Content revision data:
++++
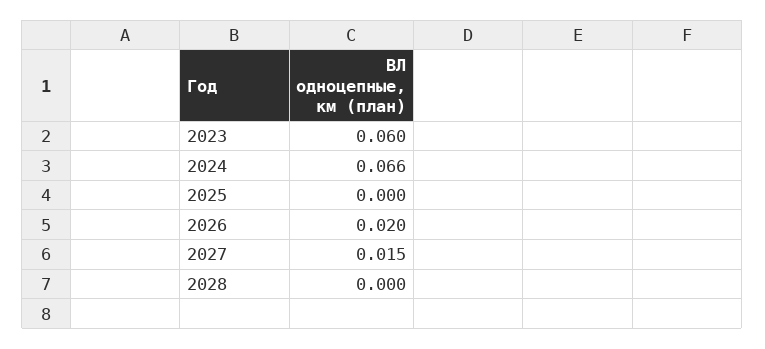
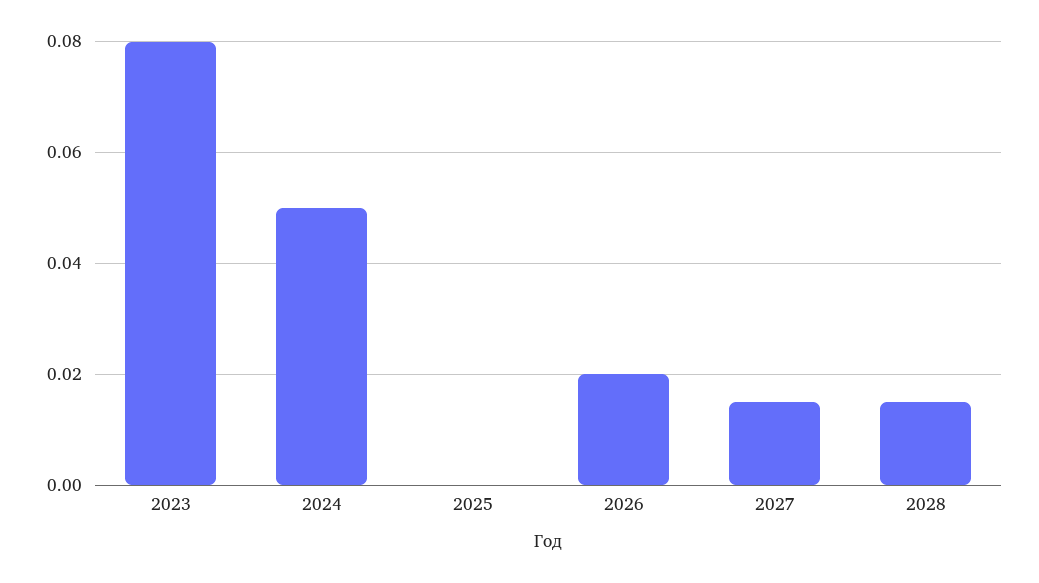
  {
-   "2023": 0.06,
+   "2023": 0.08,
-   "2024": 0.066,
+   "2024": 0.05,
    "2025": 0,
    "2026": 0.02,
    "2027": 0.015,
-   "2028": 0
+   "2028": 0.015
  }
++++
THE PROBLEM:
In your copy of the records above, include every line exactly but no pictures.

SOLVED EXERCISE:
  {
-   "2023": 0.06,
+   "2023": 0.08,
-   "2024": 0.066,
+   "2024": 0.05,
    "2025": 0,
    "2026": 0.02,
    "2027": 0.015,
-   "2028": 0
+   "2028": 0.015
  }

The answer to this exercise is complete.